Intelligenza artificiale in radiologia: la Radiomica

“Nel mondo digitale, la sanità 4.0 si muove veloce verso una nuova visione, fondata su dati e integrazione di informazioni. Le analisi basate sull’Ai costituiscono uno strumento sempre più diffuso in tutti gli ambiti clinici, suscitando grandi aspettative. Un esempio è la Radiomica, ossia l’estrazione di parametri quantitativi dalle immagini radiologiche, con cui creare modelli diagnostici e predittivi: uno strumento ormai ampiamente utilizzato e, negli ultimi anni, rafforzato dall’introduzione delle reti neurali, dando origine alla deep-radiomics”, dichiara Andrea Barucci del Cnr-Ifac.

“Il machine learning, su cui principalmente si fonda la potenza di queste analisi informatiche delle immagini, può tuttavia essere usato anche in modo negativo, per creare attacchi avversi ai sistemi di analisi delle immagini, cioè modifiche ad hoc delle immagini, impercettibili anche all’occhio umano esperto, studiate per ingannare gli stessi algoritmi e pilotare l’esito di una diagnosi”.

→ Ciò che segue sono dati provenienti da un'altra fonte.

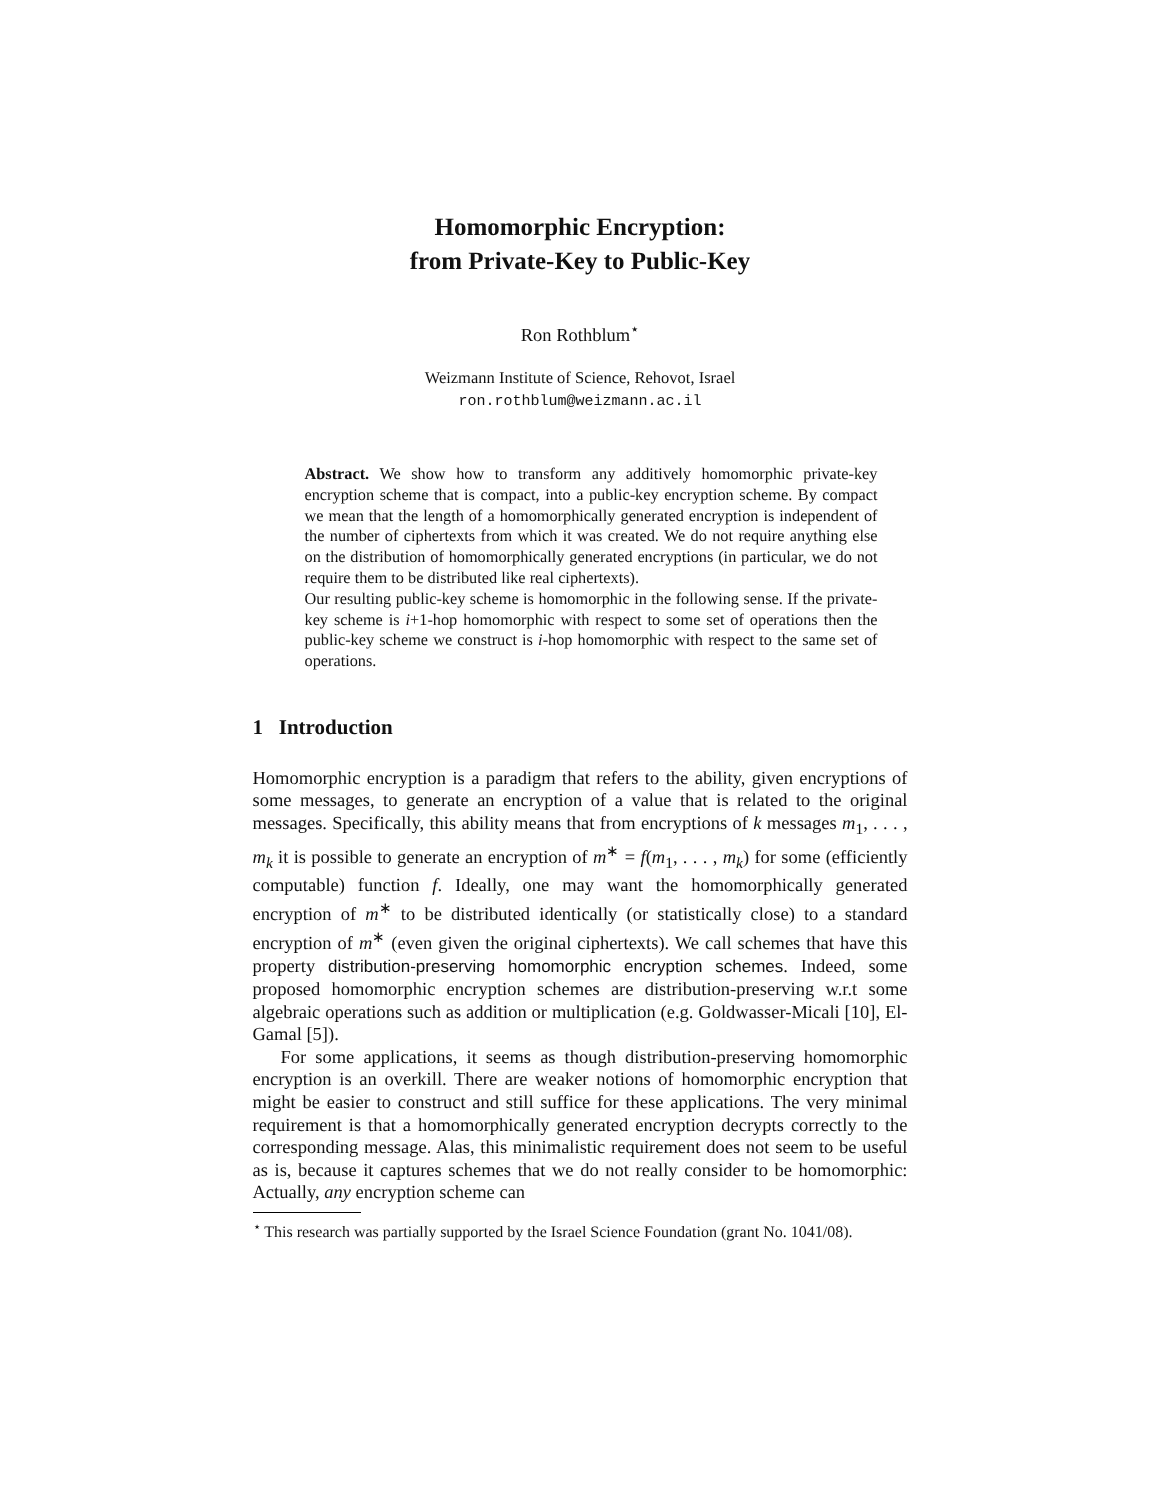Homomorphic Encryption:
from Private-Key to Public-Key
Ron Rothblum<sup>⋆</sup>
Weizmann Institute of Science, Rehovot, Israel
ron.rothblum@weizmann.ac.il
Abstract. We show how to transform any additively homomorphic private-key encryption scheme that is compact, into a public-key encryption scheme. By compact we mean that the length of a homomorphically generated encryption is independent of the number of ciphertexts from which it was created. We do not require anything else on the distribution of homomorphically generated encryptions (in particular, we do not require them to be distributed like real ciphertexts).
Our resulting public-key scheme is homomorphic in the following sense. If the private-key scheme is i+1-hop homomorphic with respect to some set of operations then the public-key scheme we construct is i-hop homomorphic with respect to the same set of operations.
1 Introduction
Homomorphic encryption is a paradigm that refers to the ability, given encryptions of some messages, to generate an encryption of a value that is related to the original messages. Specifically, this ability means that from encryptions of k messages m<sub>1</sub>, . . . , m<sub>k</sub> it is possible to generate an encryption of m<sup>∗</sup> = f(m<sub>1</sub>, . . . , m<sub>k</sub>) for some (efficiently computable) function f. Ideally, one may want the homomorphically generated encryption of m<sup>∗</sup> to be distributed identically (or statistically close) to a standard encryption of m<sup>∗</sup> (even given the original ciphertexts). We call schemes that have this property distribution-preserving homomorphic encryption schemes. Indeed, some proposed homomorphic encryption schemes are distribution-preserving w.r.t some algebraic operations such as addition or multiplication (e.g. Goldwasser-Micali [10], El-Gamal [5]).
For some applications, it seems as though distribution-preserving homomorphic encryption is an overkill. There are weaker notions of homomorphic encryption that might be easier to construct and still suffice for these applications. The very minimal requirement is that a homomorphically generated encryption decrypts correctly to the corresponding message. Alas, this minimalistic requirement does not seem to be useful as is, because it captures schemes that we do not really consider to be homomorphic: Actually, any encryption scheme can
<sup>⋆</sup> This research was partially supported by the Israel Science Foundation (grant No. 1041/08).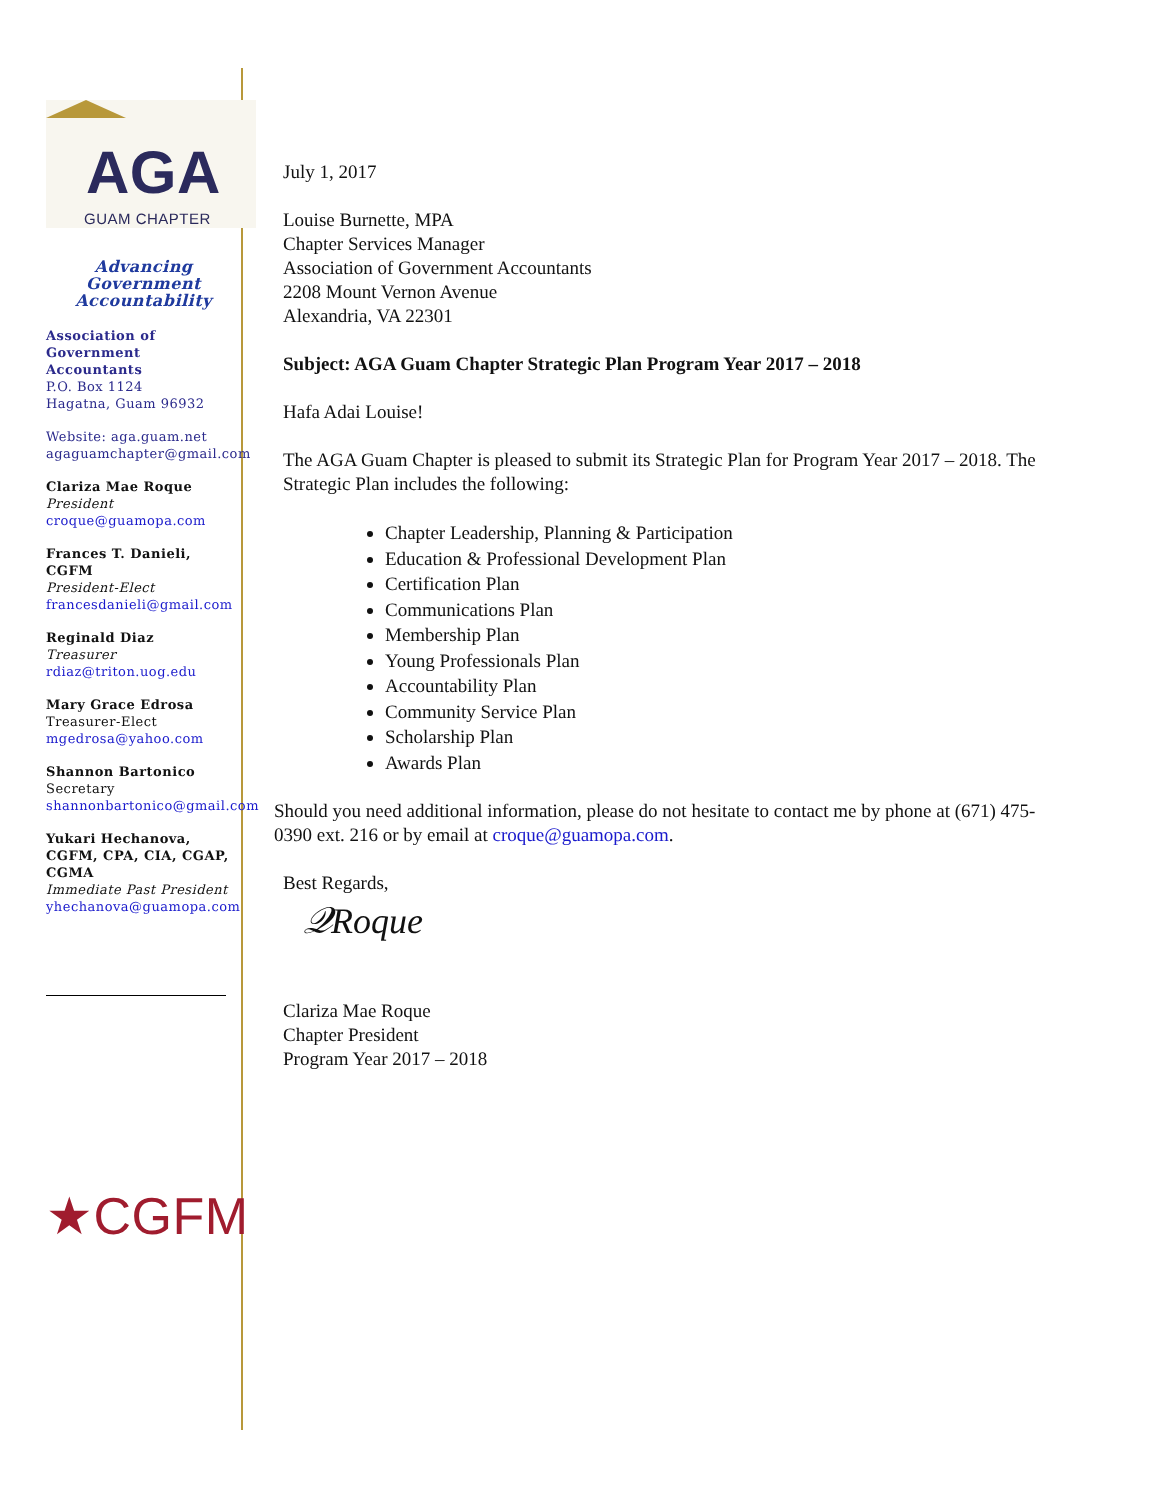AGA
GUAM CHAPTER
Advancing Government
Accountability
Association of Government Accountants
P.O. Box 1124
Hagatna, Guam 96932
Website: aga.guam.net
agaguamchapter@gmail.com
Clariza Mae Roque
President
croque@guamopa.com
Frances T. Danieli, CGFM
President-Elect
francesdanieli@gmail.com
Reginald Diaz
Treasurer
rdiaz@triton.uog.edu
Mary Grace Edrosa
Treasurer-Elect
mgedrosa@yahoo.com
Shannon Bartonico
Secretary
shannonbartonico@gmail.com
Yukari Hechanova, CGFM, CPA, CIA, CGAP, CGMA
Immediate Past President
yhechanova@guamopa.com
★CGFM
July 1, 2017
Louise Burnette, MPA
Chapter Services Manager
Association of Government Accountants
2208 Mount Vernon Avenue
Alexandria, VA 22301
Subject: AGA Guam Chapter Strategic Plan Program Year 2017 – 2018
Hafa Adai Louise!
The AGA Guam Chapter is pleased to submit its Strategic Plan for Program Year 2017 – 2018. The Strategic Plan includes the following:
Chapter Leadership, Planning & Participation
Education & Professional Development Plan
Certification Plan
Communications Plan
Membership Plan
Young Professionals Plan
Accountability Plan
Community Service Plan
Scholarship Plan
Awards Plan
Should you need additional information, please do not hesitate to contact me by phone at (671) 475-0390 ext. 216 or by email at croque@guamopa.com.
Best Regards,
𝒬Roque
Clariza Mae Roque
Chapter President
Program Year 2017 – 2018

Intelligenza artificiale in radiologia: lo studio del machine learning

Lo studio dei due ricercatori definisce questo fenomeno in ambito di imaging radiologico come “Adversarial Radiomics”: “Un’analogia con il più ampio campo di ricerca dell’adversarial machine learning, in cui il fenomeno è studiato da anni, per esempio, nella cyber-security e nella guida autonoma”, aggiunge Neri.

“Gli esempi avversi sono un problema relativamente recente nello studio del machine learning, ma la loro applicazione all’imaging clinico è un ambito ancor più nuovo e con risvolti sociali importanti”, prosegue Barucci, “ad esempio nelle frodi assicurative. D’altronde proprio lo studio di questi esempi avversi è estremamente utile per approfondire la comprensione di algoritmi complessi come le reti neurali e migliorare lo sfruttamento degli strumenti informatici a disposizione”.

“L’intuizione del radiologo è ancora essenziale nel controllo e nell’integrazione delle complesse analisi fornite dagli algoritmi di intelligenza artificiale e il futuro impone una sempre maggiore armonizzazione fra l’analisi informatica e quella umana”, conclude Neri. “Lo studio vuole mettere in luce come i nuovi strumenti di analisi digitale basati sull’Ai dovranno essere sempre più volti proprio a migliorare quest’interazione (human in the loop)”.